Es detestable instalarse en la queja. Es conmiserativo el victimismo. Hablar del desastre nacional implica incurrir en un discurso apolillado. Lo que sucede es que, a poco que se observe el momento presente, resulta imposible no percatarse de que en este país se percibe el declive del entramado político que se vino orquestando desde la transición a esta parte, un entramado político que se sabe fracasado por el desapego que siente la ciudadanía hacia una mal llamada clase política que es cada vez más mediocre y que se enroca en sus privilegios.

El independentismo creciente en Cataluña muestra, entre otras cosas, el fracaso sin paliativos del llamado Estado de las autonomías. Al margen de otras muchas consideraciones que se pueden hacer con respecto al sempiterno problema catalán, habrá que admitir forzosamente que algo -más bien, mucho- se habrá hecho mal para que cada vez sea mayor el número de ciudadanos catalanes que se suman al clamor independentista, un clamor al que se pretende dar cauce a través de un referéndum que Rajoy considera que no es viable dentro de la Constitución. Pero, al tiempo que sostiene eso, el presidente del Gobierno de España no se toma la molestia de negociar con las autoridades políticas catalanas una salida política que les haga replantearse su apuesta.

Rajoy no argumenta, no debate, sólo se limita a manifestar epistolarmente la ilegalidad de tal propósito. ¿La política era esto? ¿Tenemos que resignarnos a sufrir a un presidente de Gobierno que renuncia a convencer? ¿Tenemos que resignarnos a presenciar el espectáculo de una vida pública en la que no hay discusión, en la que se eluden los debates parlamentarios que se convierten en réplicas y contrarréplicas de los unos y los otros, con la letra de las perogrulladas y con la música de los coros y danzas respectivos, es decir, abucheos y aplausos de los palmeros de cada cual?

¿No caben unas reglas de juego para que todos los territorios se puedan sentir más o menos cómodos? ¿No vale la pena ni siquiera intentarlo?

Basta ya de maniqueísmos. ¿Alguien se puede creer que los políticos catalanes que apuestan por el independentismo son tan hábiles a la hora de convencer a sus ciudadanos? ¿Acaso no son tan mediocres como sus antagonistas que se ubican al otro lado del Ebro? ¿Por qué Rajoy, que se considera presidente de todos los españoles, catalanes incluidos, no hace los esfuerzos necesarios para convencer a estos últimos acerca de las bondades de esta Inmaculada Constitución Monárquica que, teóricamente, garantiza la igualdad de todos ante la ley?
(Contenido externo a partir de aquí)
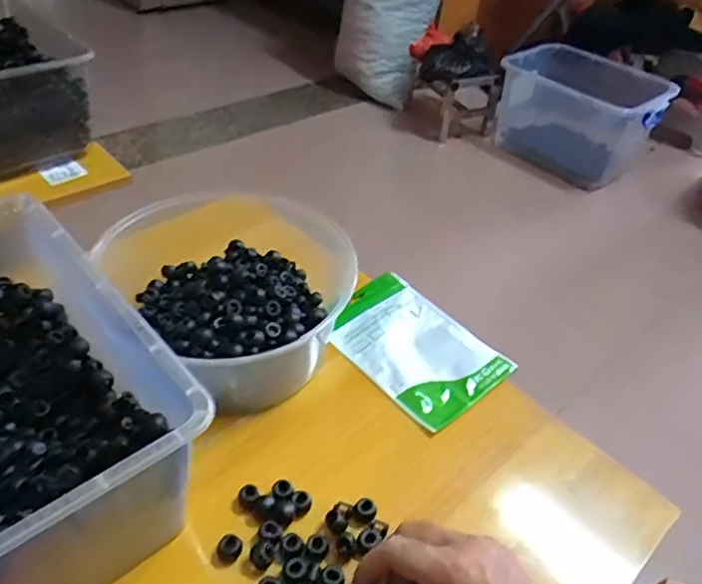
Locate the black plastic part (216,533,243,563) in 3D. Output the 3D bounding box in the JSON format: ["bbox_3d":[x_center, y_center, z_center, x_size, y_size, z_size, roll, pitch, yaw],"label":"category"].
[{"bbox_3d":[-0.088,0.187,0.436,0.016,0.012,0.016,3,42,-2],"label":"black plastic part"}]

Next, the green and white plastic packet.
[{"bbox_3d":[0.062,0.055,0.598,0.117,0.012,0.169,-35,58,-27],"label":"green and white plastic packet"}]

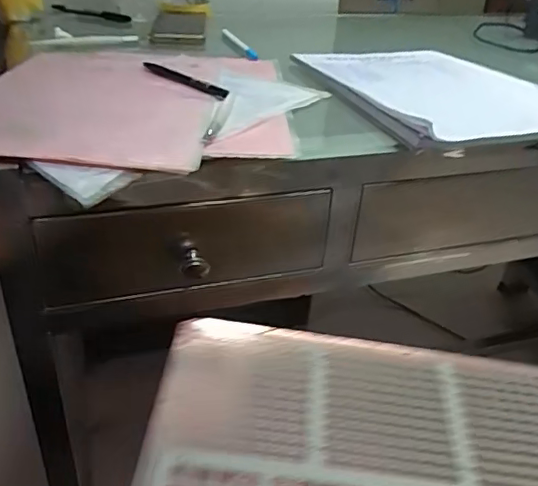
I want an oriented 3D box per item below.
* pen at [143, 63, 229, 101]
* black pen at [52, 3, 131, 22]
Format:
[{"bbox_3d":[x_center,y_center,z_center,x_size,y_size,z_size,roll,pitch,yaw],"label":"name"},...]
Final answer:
[{"bbox_3d":[-0.087,-0.167,0.574,0.119,0.014,0.013,26,39,31],"label":"pen"},{"bbox_3d":[-0.264,-0.341,0.826,0.132,0.013,0.011,15,40,11],"label":"black pen"}]

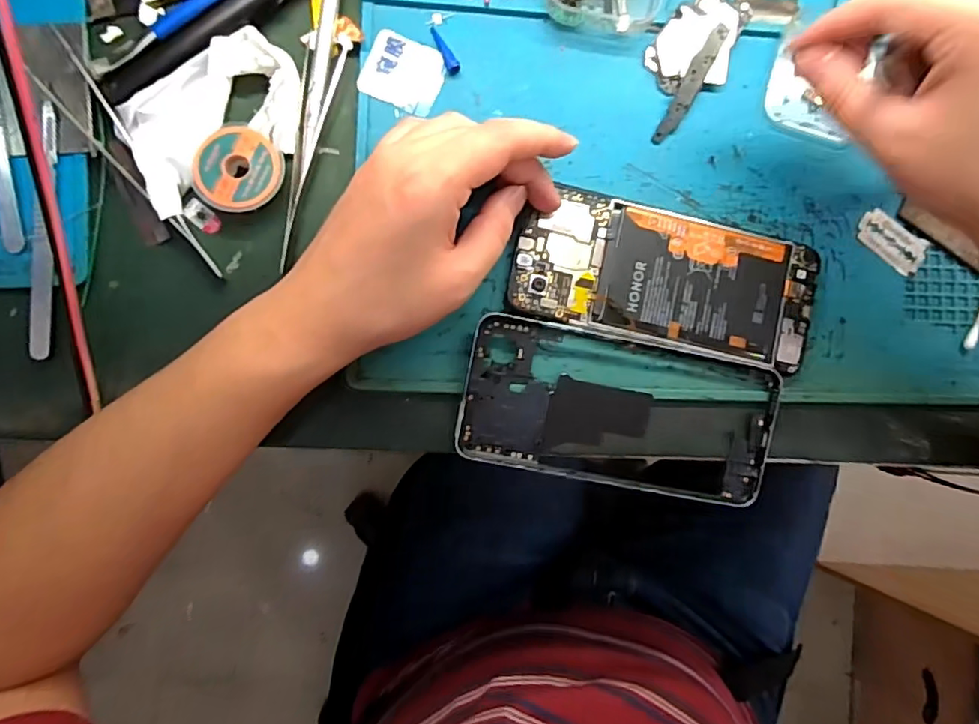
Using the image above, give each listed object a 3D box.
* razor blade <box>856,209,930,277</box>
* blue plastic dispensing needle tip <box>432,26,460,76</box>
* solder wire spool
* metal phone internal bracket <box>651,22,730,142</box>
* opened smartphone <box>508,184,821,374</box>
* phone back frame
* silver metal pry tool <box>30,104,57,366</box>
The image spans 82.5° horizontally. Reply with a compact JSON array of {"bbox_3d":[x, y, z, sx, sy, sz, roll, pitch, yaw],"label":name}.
[{"bbox_3d":[0.230,-0.069,0.318,0.041,0.004,0.023,34,85,-2],"label":"razor blade"},{"bbox_3d":[-0.025,-0.168,0.301,0.007,0.004,0.027,-29,91,-4],"label":"blue plastic dispensing needle tip"},{"bbox_3d":[-0.128,-0.100,0.284,0.044,0.008,0.044,0,88,-5],"label":"solder wire spool"},{"bbox_3d":[0.111,-0.153,0.308,0.011,0.008,0.070,27,86,-3],"label":"metal phone internal bracket"},{"bbox_3d":[0.096,-0.045,0.300,0.163,0.007,0.070,11,89,-3],"label":"opened smartphone"},{"bbox_3d":[0.070,0.026,0.298,0.168,0.011,0.077,11,87,-4],"label":"phone back frame"},{"bbox_3d":[-0.223,-0.066,0.277,0.012,0.007,0.128,-1,88,-5],"label":"silver metal pry tool"}]

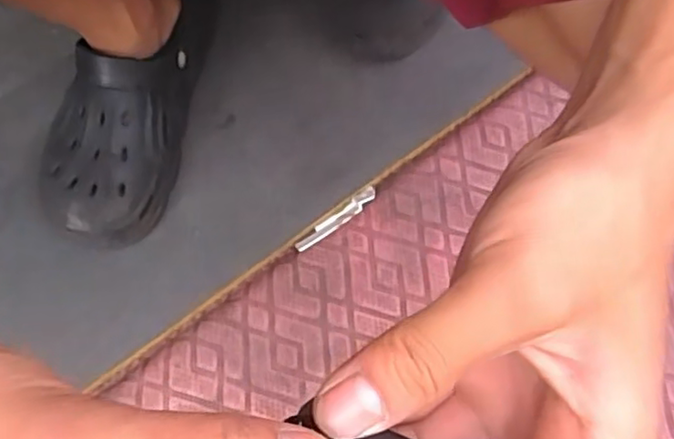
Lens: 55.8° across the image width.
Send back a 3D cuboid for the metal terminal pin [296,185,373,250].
[{"bbox_3d":[0.000,0.001,0.580,0.087,0.014,0.016,-36,74,-10],"label":"metal terminal pin"}]

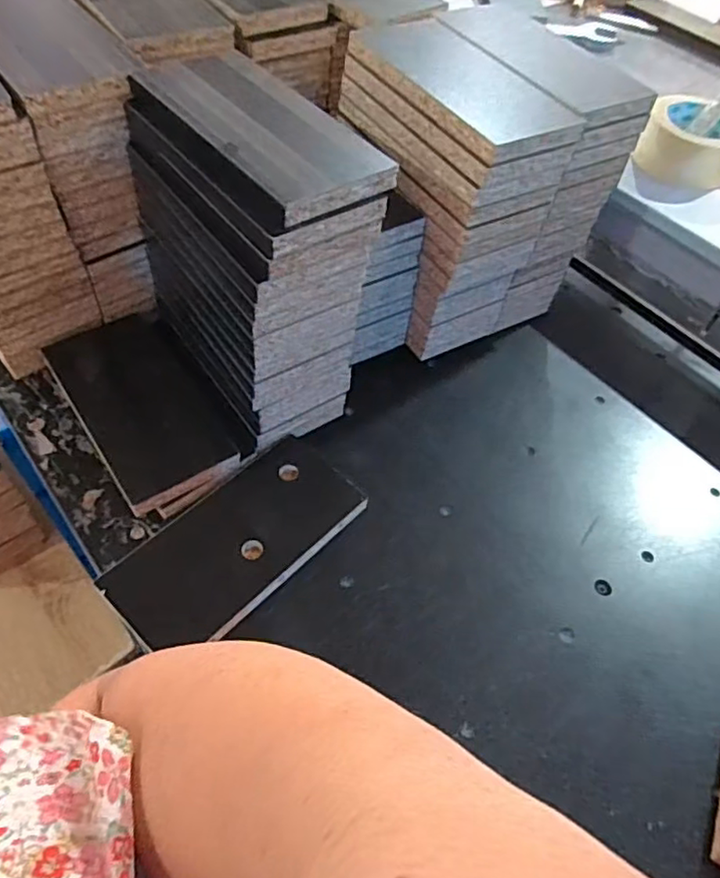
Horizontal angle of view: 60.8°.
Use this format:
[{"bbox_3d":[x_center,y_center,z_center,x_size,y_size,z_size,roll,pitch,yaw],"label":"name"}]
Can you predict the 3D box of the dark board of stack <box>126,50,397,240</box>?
[{"bbox_3d":[-0.072,-0.212,0.415,0.098,0.016,0.192,-32,63,-26],"label":"dark board of stack"}]

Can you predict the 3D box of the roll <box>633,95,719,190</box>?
[{"bbox_3d":[0.346,-0.306,0.646,0.104,0.059,0.095,21,54,9],"label":"roll"}]

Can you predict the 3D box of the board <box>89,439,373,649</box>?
[{"bbox_3d":[-0.089,0.075,0.460,0.090,0.017,0.183,39,59,21],"label":"board"}]

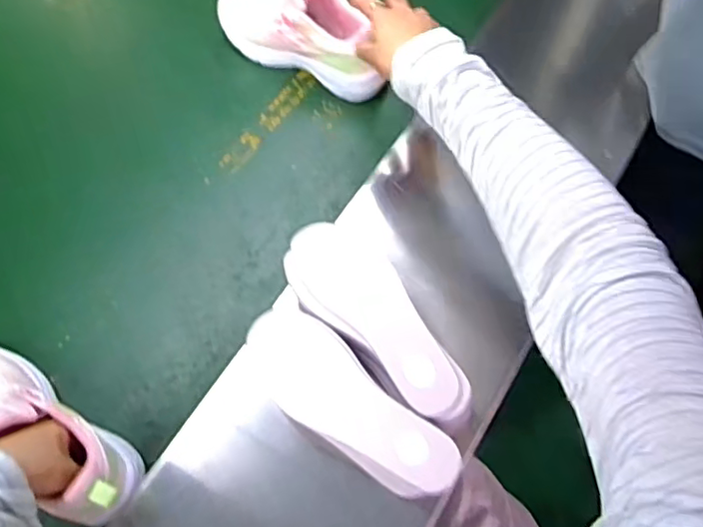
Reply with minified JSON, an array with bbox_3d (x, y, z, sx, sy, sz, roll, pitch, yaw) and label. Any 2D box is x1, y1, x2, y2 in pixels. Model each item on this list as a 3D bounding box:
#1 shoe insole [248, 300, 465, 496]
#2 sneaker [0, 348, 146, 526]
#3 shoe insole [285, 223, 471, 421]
[{"bbox_3d":[-0.007,0.123,0.539,0.216,0.032,0.074,41,71,14],"label":"shoe insole"},{"bbox_3d":[-0.288,0.132,0.514,0.228,0.125,0.073,34,69,12],"label":"sneaker"},{"bbox_3d":[0.017,0.052,0.571,0.092,0.023,0.221,-28,68,-12],"label":"shoe insole"}]

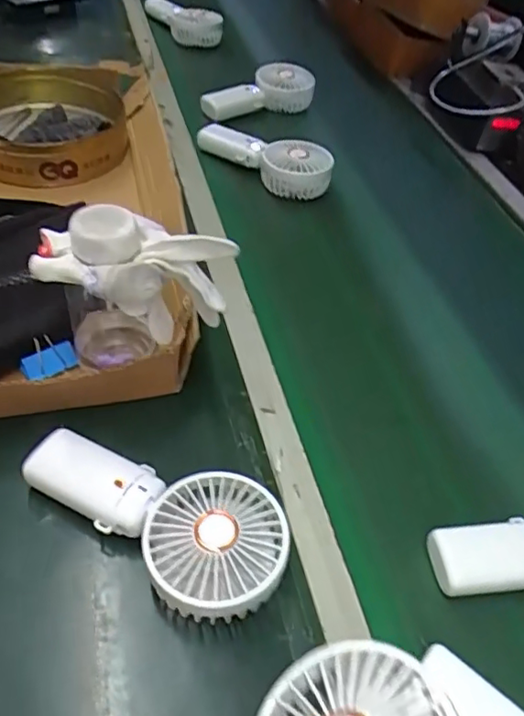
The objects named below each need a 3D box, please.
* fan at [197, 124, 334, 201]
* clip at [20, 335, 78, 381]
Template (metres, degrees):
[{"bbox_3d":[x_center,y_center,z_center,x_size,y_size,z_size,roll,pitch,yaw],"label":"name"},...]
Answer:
[{"bbox_3d":[-0.001,-0.253,0.742,0.181,0.055,0.076,24,47,11],"label":"fan"},{"bbox_3d":[-0.172,-0.001,0.460,0.041,0.031,0.014,-24,56,-30],"label":"clip"}]

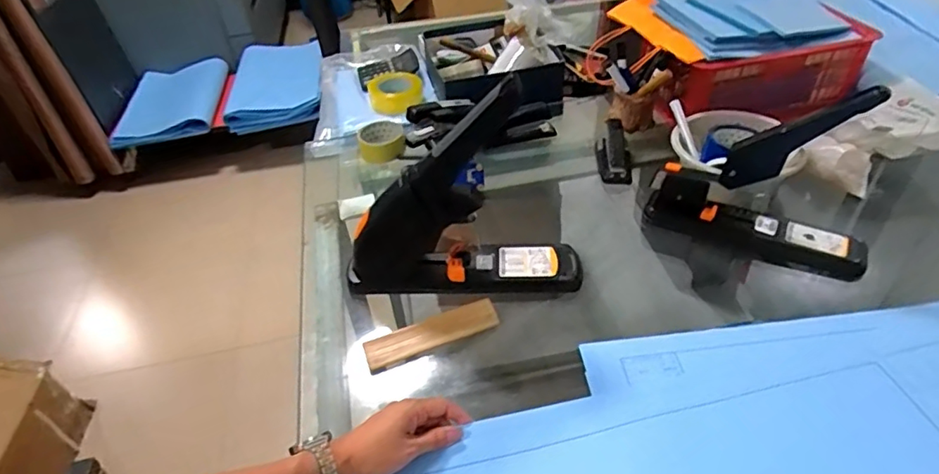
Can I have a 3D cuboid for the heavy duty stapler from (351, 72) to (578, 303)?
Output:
[{"bbox_3d":[-0.014,-0.040,0.713,0.321,0.278,0.078,-3,42,0],"label":"heavy duty stapler"}]

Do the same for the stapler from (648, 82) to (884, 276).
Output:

¿Por qué nadie pone sobre la mesa, con una carga argumental potente, que antes que la llamada cuestión identitaria se encuentra el concepto de ciudadanía democrática? ¿Por qué no hay ambición de alcanzar acuerdos, o, al menos, insisto, de enarbolar discursos convincentes?

La ruta del pesimismo parece estar marcada. Alguien dijo recientemente que, de producirse la separación de Cataluña, este país viviría otro 98, sólo que esta vez no habría intelectuales de envergadura que clamasen contra el estado de cosas.

La ruta del pesimismo, insisto. ERES andaluces, caso Bárcenas. La Monarquía no es tampoco ajena a la desafección ciudadana. Los grandes sindicatos ni consiguen frenar la pérdida de derechos de los trabajadores, ni tampoco luchan por ser un ejemplo de regeneración interna.

La ruta del pesimismo. ¿Es difícil imaginar el rictus de rechazo en la ciudadanía que produce pensar que el actual escenario político se prolongue más allá de 2015? ¿Qué cabría esperar si en las próximas elecciones generales repiten los actuales candidatos de los partidos políticos parlamentarios? ¿Hasta cuándo y hasta qué extremo se puede prolongar la agonía que venimos sufriendo? ¿Y qué hay en la vida pública, más allá de partidos y sindicatos? ¿Las autodenominadas fuerzas de la cultura que parasitaron en la SGAE, el clan de la ceja, las plumas de alquiler al servicio de quien les paga, bien sea con dinero, bien sea con sinecuras?

¿Cómo evitar la ruta del pesimismo, cómo desandarla? Sólo se me ocurre una respuesta: con la indignación de una ciudadanía que exija ya una vida pública digna.